The RACV Country Club in Healesville is the pin-up for an approach to golf course design that champions brevity, a conviction that less can be more.
When he first looked at the course in 2004, lead designer Mike Cocking from Ogilvy Clayton Cocking Mead was taken by its lack of length – at just under 5000 metres, it is significantly shorter than most courses in the country. Yet Mike was emboldened rather than deterred, seeing RACV Healesville as an example of just the sort of course architects should be building more of.
“By obeying the simple rules of strategic design, where golfers are rewarded for playing close to trouble with a better line to the green, and utilising a set of thought-provoking greens and bunkers, the course remains interesting for everyone from the accomplished golfer to the beginner,” he says.
Mike and his team were humbled in 2010 when Golf Australia Magazine rated the course No. 38 in the country, having never previously achieved a rating.
Here are Mike’s favourite holes:
15th– 421m par 5
Splitting the original 15th hole in two accounted for one of the biggest changes to the original course, delivering a hole that showcases Healesville’s premium on choosing the right line in order to be best placed when tackling quirky, demanding greens.
The original green was taken way to the left to make this short par five, along with the short par three that follows, incorporate a creek running directly along the green’s edge. In fact, the creek features on both par fives (the 8th being the other), acting as both a strategic hazard and a practical means of draining a wet area of the course.
From the tee, the hole is very wide, with the creek cutting through the middle of the fairway on a slight diagonal before doubling back and running in front of the putting surface. “There is a clear reward for playing close to the creek – up the narrow section of the fairway along the left – as it opens up a much easier shot to the green,” Mike says. Conversely, an easier line off the tee to the right leaves an infinitely more challenging approach over the creek.

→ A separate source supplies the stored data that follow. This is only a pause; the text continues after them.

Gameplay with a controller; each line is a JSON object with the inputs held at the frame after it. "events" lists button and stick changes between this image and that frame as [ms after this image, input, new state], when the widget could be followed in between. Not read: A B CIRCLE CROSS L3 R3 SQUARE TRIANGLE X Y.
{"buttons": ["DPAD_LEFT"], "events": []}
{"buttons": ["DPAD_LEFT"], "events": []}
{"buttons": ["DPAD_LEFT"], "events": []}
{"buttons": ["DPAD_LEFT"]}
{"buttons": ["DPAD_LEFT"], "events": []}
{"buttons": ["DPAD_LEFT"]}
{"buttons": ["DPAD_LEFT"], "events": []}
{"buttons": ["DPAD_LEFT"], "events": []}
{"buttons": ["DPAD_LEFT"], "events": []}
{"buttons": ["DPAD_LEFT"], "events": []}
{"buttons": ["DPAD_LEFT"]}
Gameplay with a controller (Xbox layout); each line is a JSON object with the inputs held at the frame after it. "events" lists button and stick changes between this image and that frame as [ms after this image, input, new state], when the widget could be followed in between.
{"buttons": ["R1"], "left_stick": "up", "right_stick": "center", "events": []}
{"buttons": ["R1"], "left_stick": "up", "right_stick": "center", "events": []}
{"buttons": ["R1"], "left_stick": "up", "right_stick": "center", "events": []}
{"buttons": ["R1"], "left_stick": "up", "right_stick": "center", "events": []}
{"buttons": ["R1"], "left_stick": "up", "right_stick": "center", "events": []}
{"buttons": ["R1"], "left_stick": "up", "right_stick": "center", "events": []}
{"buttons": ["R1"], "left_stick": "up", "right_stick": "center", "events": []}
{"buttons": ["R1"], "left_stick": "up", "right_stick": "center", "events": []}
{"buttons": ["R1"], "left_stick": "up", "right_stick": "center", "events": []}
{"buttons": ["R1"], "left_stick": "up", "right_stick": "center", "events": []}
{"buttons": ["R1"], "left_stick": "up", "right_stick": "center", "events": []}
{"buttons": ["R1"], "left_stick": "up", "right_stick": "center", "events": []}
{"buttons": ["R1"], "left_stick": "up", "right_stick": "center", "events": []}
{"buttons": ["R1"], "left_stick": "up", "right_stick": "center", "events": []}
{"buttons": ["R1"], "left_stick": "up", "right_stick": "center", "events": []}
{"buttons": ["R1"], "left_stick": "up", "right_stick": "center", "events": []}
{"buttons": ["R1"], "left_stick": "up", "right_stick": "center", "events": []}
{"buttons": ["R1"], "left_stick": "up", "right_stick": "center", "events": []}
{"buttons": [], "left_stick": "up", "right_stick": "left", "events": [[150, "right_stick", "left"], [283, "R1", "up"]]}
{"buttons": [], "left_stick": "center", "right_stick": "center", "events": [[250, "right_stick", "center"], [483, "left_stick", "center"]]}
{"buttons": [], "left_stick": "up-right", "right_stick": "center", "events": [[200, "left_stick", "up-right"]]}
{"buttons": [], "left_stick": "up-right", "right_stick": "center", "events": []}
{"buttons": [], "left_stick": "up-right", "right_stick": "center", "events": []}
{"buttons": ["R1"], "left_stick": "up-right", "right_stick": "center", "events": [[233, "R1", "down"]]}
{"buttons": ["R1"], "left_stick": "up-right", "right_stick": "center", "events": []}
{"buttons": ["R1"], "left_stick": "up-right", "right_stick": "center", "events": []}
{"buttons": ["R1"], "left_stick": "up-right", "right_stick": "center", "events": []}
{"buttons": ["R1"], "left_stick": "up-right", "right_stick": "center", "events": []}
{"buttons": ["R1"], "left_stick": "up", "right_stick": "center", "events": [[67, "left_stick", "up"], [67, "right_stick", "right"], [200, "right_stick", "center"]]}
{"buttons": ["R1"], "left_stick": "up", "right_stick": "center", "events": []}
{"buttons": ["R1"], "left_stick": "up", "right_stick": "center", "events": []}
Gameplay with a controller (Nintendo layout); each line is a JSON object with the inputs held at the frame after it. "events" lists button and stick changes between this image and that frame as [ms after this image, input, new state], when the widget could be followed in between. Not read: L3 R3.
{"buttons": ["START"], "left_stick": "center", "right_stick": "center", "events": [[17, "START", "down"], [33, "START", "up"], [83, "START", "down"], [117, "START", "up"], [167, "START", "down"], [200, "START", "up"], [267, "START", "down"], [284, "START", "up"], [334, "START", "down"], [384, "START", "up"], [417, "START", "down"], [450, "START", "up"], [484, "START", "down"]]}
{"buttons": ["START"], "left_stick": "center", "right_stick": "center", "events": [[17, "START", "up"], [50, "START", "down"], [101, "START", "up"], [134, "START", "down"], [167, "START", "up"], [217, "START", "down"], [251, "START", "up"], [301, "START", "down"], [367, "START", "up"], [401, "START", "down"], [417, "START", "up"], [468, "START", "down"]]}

The green is one of the more interesting on the course, featuring a deep valley through its middle that was inspired by the Biarritz-style green on the 16th hole at North Berwick in Scotland.
12th – 265m par 4
Mike rates short par fours among his favourite holes to build. “Perhaps this is a result of growing up in a city blessed with so many world-class holes of this length – the 10th West at Royal Melbourne, the 3rd and 4th at Woodlands, the 3rd at Kingston Heath and the 15th at Victoria Golf Club,” he says.
All can be reached off the tee in the right conditions, but such bravery means flirting with trouble. Typically from the tee, there are lots of options and lots of clubs to choose from, with the weather, pin position and the golfer’s own form all factors in a decision that will vary from day to day.
Mike’s team shortened the 12th slightly so the golfer could see the green, but they also cut a huge bunker into the hill just short of the target. When the pin is anywhere on the left side of the green, the best line is from close to this bunker. When the pin is on the right, the best line flips to the left side of the wide fairway.
10th – 130m par 3
There are six par threes at Healesville, including the first two holes on the back nine. “Typically there are only three or four on most courses, so one of our aims was to build as much variety into these little holes as possible,” Mike says.
At 130 metres, the 10th is the shortest hole on the course but is blessed to occupy a wonderful piece of ground, playing across a deep valley to an elevated target. The green is large with some interesting contours and a number of pin positions available. The sloping ground at the front and sides was ideal for building some of the most dramatic bunkers on the course.